→ **TRY IT**: Give the listing again in full and exactly, apart from its pictures.

→ **SUPPLIED RECORDS**:
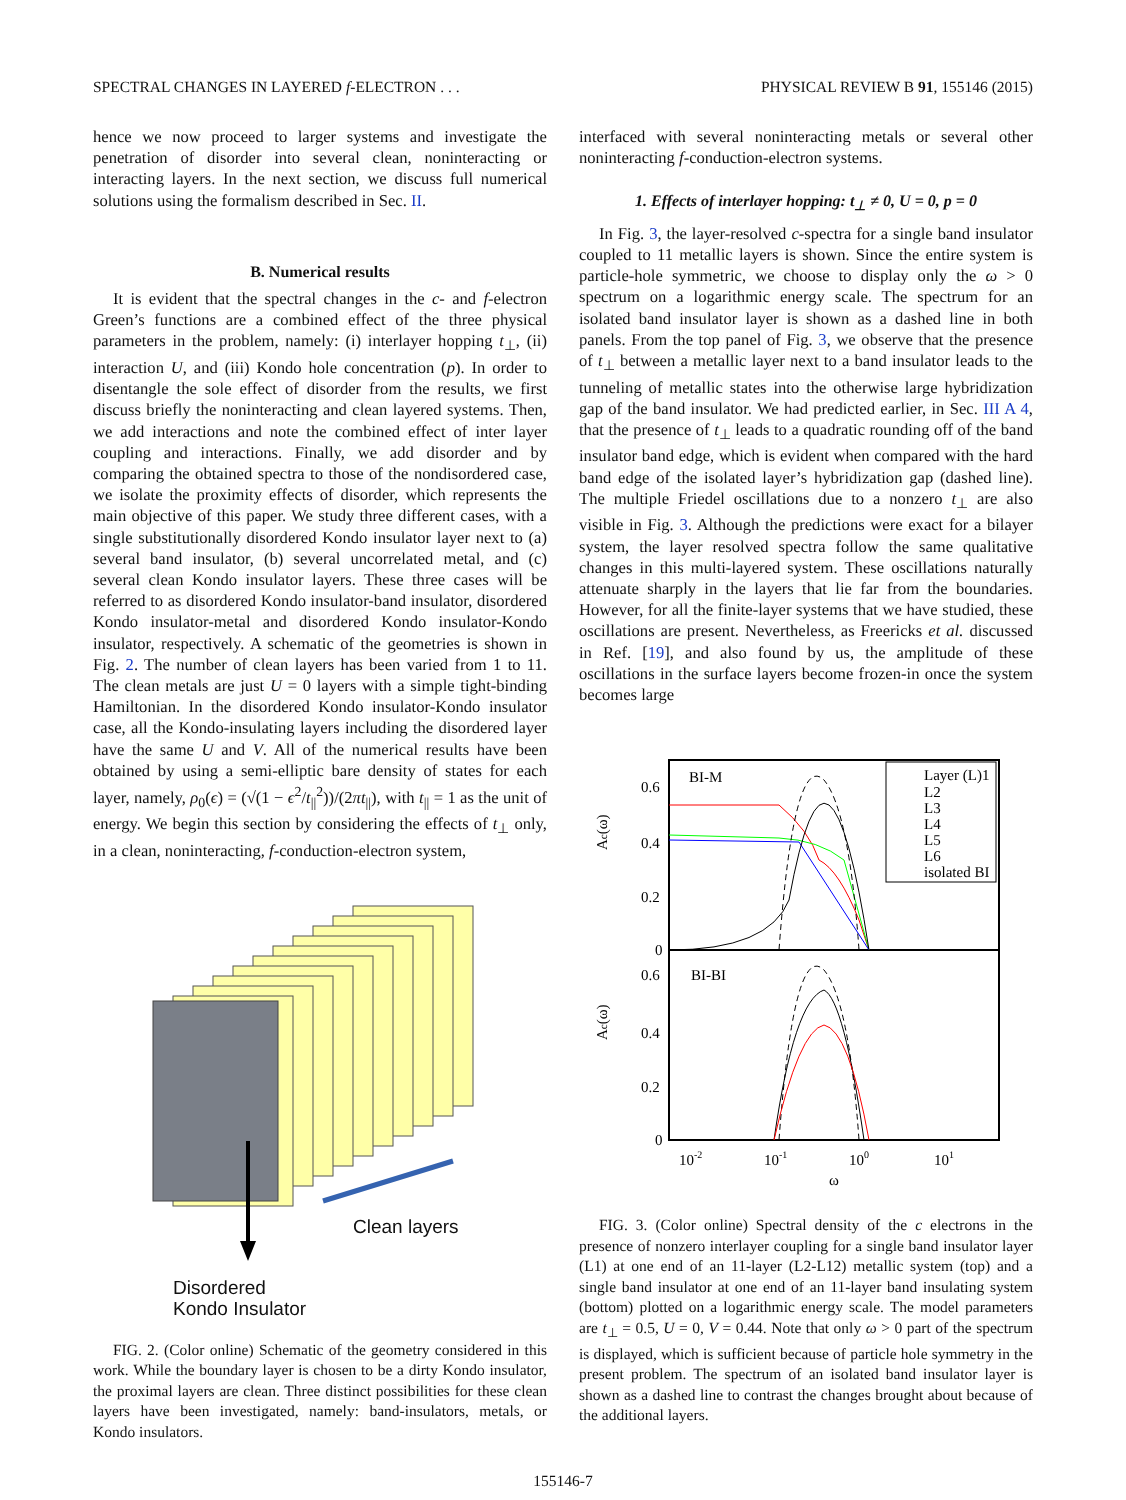SPECTRAL CHANGES IN LAYERED f-ELECTRON . . . PHYSICAL REVIEW B 91, 155146 (2015)
hence we now proceed to larger systems and investigate the penetration of disorder into several clean, noninteracting or interacting layers. In the next section, we discuss full numerical solutions using the formalism described in Sec. II.
B. Numerical results
It is evident that the spectral changes in the c- and f-electron Green’s functions are a combined effect of the three physical parameters in the problem, namely: (i) interlayer hopping t<sub>⊥</sub>, (ii) interaction U, and (iii) Kondo hole concentration (p). In order to disentangle the sole effect of disorder from the results, we first discuss briefly the noninteracting and clean layered systems. Then, we add interactions and note the combined effect of inter layer coupling and interactions. Finally, we add disorder and by comparing the obtained spectra to those of the nondisordered case, we isolate the proximity effects of disorder, which represents the main objective of this paper. We study three different cases, with a single substitutionally disordered Kondo insulator layer next to (a) several band insulator, (b) several uncorrelated metal, and (c) several clean Kondo insulator layers. These three cases will be referred to as disordered Kondo insulator-band insulator, disordered Kondo insulator-metal and disordered Kondo insulator-Kondo insulator, respectively. A schematic of the geometries is shown in Fig. 2. The number of clean layers has been varied from 1 to 11. The clean metals are just U = 0 layers with a simple tight-binding Hamiltonian. In the disordered Kondo insulator-Kondo insulator case, all the Kondo-insulating layers including the disordered layer have the same U and V. All of the numerical results have been obtained by using a semi-elliptic bare density of states for each layer, namely, ρ<sub>0</sub>(ϵ) = (√(1 − ϵ<sup>2</sup>/t<sub>||</sub><sup>2</sup>))/(2πt<sub>||</sub>), with t<sub>||</sub> = 1 as the unit of energy. We begin this section by considering the effects of t<sub>⊥</sub> only, in a clean, noninteracting, f-conduction-electron system,
Clean layers
Disordered
Kondo Insulator
FIG. 2. (Color online) Schematic of the geometry considered in this work. While the boundary layer is chosen to be a dirty Kondo insulator, the proximal layers are clean. Three distinct possibilities for these clean layers have been investigated, namely: band-insulators, metals, or Kondo insulators.
interfaced with several noninteracting metals or several other noninteracting f-conduction-electron systems.
1. Effects of interlayer hopping: t<sub>⊥</sub> ≠ 0, U = 0, p = 0
In Fig. 3, the layer-resolved c-spectra for a single band insulator coupled to 11 metallic layers is shown. Since the entire system is particle-hole symmetric, we choose to display only the ω > 0 spectrum on a logarithmic energy scale. The spectrum for an isolated band insulator layer is shown as a dashed line in both panels. From the top panel of Fig. 3, we observe that the presence of t<sub>⊥</sub> between a metallic layer next to a band insulator leads to the tunneling of metallic states into the otherwise large hybridization gap of the band insulator. We had predicted earlier, in Sec. III A 4, that the presence of t<sub>⊥</sub> leads to a quadratic rounding off of the band insulator band edge, which is evident when compared with the hard band edge of the isolated layer’s hybridization gap (dashed line). The multiple Friedel oscillations due to a nonzero t<sub>⊥</sub> are also visible in Fig. 3. Although the predictions were exact for a bilayer system, the layer resolved spectra follow the same qualitative changes in this multi-layered system. These oscillations naturally attenuate sharply in the layers that lie far from the boundaries. However, for all the finite-layer systems that we have studied, these oscillations are present. Nevertheless, as Freericks et al. discussed in Ref. [19], and also found by us, the amplitude of these oscillations in the surface layers become frozen-in once the system becomes large
BI-M
BI-BI
0.6
0.4
0.2
0
0.6
0.4
0.2
0
Ac(ω)
Ac(ω)
10-2
10-1
100
101
ω
Layer (L)1
L2
L3
L4
L5
L6
isolated BI
FIG. 3. (Color online) Spectral density of the c electrons in the presence of nonzero interlayer coupling for a single band insulator layer (L1) at one end of an 11-layer (L2-L12) metallic system (top) and a single band insulator at one end of an 11-layer band insulating system (bottom) plotted on a logarithmic energy scale. The model parameters are t<sub>⊥</sub> = 0.5, U = 0, V = 0.44. Note that only ω > 0 part of the spectrum is displayed, which is sufficient because of particle hole symmetry in the present problem. The spectrum of an isolated band insulator layer is shown as a dashed line to contrast the changes brought about because of the additional layers.
155146-7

→ **TASK RESPONSE**:
SPECTRAL CHANGES IN LAYERED f-ELECTRON . . . PHYSICAL REVIEW B 91, 155146 (2015)
hence we now proceed to larger systems and investigate the penetration of disorder into several clean, noninteracting or interacting layers. In the next section, we discuss full numerical solutions using the formalism described in Sec. II.
B. Numerical results
It is evident that the spectral changes in the c- and f-electron Green’s functions are a combined effect of the three physical parameters in the problem, namely: (i) interlayer hopping t<sub>⊥</sub>, (ii) interaction U, and (iii) Kondo hole concentration (p). In order to disentangle the sole effect of disorder from the results, we first discuss briefly the noninteracting and clean layered systems. Then, we add interactions and note the combined effect of inter layer coupling and interactions. Finally, we add disorder and by comparing the obtained spectra to those of the nondisordered case, we isolate the proximity effects of disorder, which represents the main objective of this paper. We study three different cases, with a single substitutionally disordered Kondo insulator layer next to (a) several band insulator, (b) several uncorrelated metal, and (c) several clean Kondo insulator layers. These three cases will be referred to as disordered Kondo insulator-band insulator, disordered Kondo insulator-metal and disordered Kondo insulator-Kondo insulator, respectively. A schematic of the geometries is shown in Fig. 2. The number of clean layers has been varied from 1 to 11. The clean metals are just U = 0 layers with a simple tight-binding Hamiltonian. In the disordered Kondo insulator-Kondo insulator case, all the Kondo-insulating layers including the disordered layer have the same U and V. All of the numerical results have been obtained by using a semi-elliptic bare density of states for each layer, namely, ρ<sub>0</sub>(ϵ) = (√(1 − ϵ<sup>2</sup>/t<sub>||</sub><sup>2</sup>))/(2πt<sub>||</sub>), with t<sub>||</sub> = 1 as the unit of energy. We begin this section by considering the effects of t<sub>⊥</sub> only, in a clean, noninteracting, f-conduction-electron system,
Clean layers
Disordered
Kondo Insulator
FIG. 2. (Color online) Schematic of the geometry considered in this work. While the boundary layer is chosen to be a dirty Kondo insulator, the proximal layers are clean. Three distinct possibilities for these clean layers have been investigated, namely: band-insulators, metals, or Kondo insulators.
interfaced with several noninteracting metals or several other noninteracting f-conduction-electron systems.
1. Effects of interlayer hopping: t<sub>⊥</sub> ≠ 0, U = 0, p = 0
In Fig. 3, the layer-resolved c-spectra for a single band insulator coupled to 11 metallic layers is shown. Since the entire system is particle-hole symmetric, we choose to display only the ω > 0 spectrum on a logarithmic energy scale. The spectrum for an isolated band insulator layer is shown as a dashed line in both panels. From the top panel of Fig. 3, we observe that the presence of t<sub>⊥</sub> between a metallic layer next to a band insulator leads to the tunneling of metallic states into the otherwise large hybridization gap of the band insulator. We had predicted earlier, in Sec. III A 4, that the presence of t<sub>⊥</sub> leads to a quadratic rounding off of the band insulator band edge, which is evident when compared with the hard band edge of the isolated layer’s hybridization gap (dashed line). The multiple Friedel oscillations due to a nonzero t<sub>⊥</sub> are also visible in Fig. 3. Although the predictions were exact for a bilayer system, the layer resolved spectra follow the same qualitative changes in this multi-layered system. These oscillations naturally attenuate sharply in the layers that lie far from the boundaries. However, for all the finite-layer systems that we have studied, these oscillations are present. Nevertheless, as Freericks et al. discussed in Ref. [19], and also found by us, the amplitude of these oscillations in the surface layers become frozen-in once the system becomes large
BI-M
BI-BI
0.6
0.4
0.2
0
0.6
0.4
0.2
0
Ac(ω)
Ac(ω)
10-2
10-1
100
101
ω
Layer (L)1
L2
L3
L4
L5
L6
isolated BI
FIG. 3. (Color online) Spectral density of the c electrons in the presence of nonzero interlayer coupling for a single band insulator layer (L1) at one end of an 11-layer (L2-L12) metallic system (top) and a single band insulator at one end of an 11-layer band insulating system (bottom) plotted on a logarithmic energy scale. The model parameters are t<sub>⊥</sub> = 0.5, U = 0, V = 0.44. Note that only ω > 0 part of the spectrum is displayed, which is sufficient because of particle hole symmetry in the present problem. The spectrum of an isolated band insulator layer is shown as a dashed line to contrast the changes brought about because of the additional layers.
155146-7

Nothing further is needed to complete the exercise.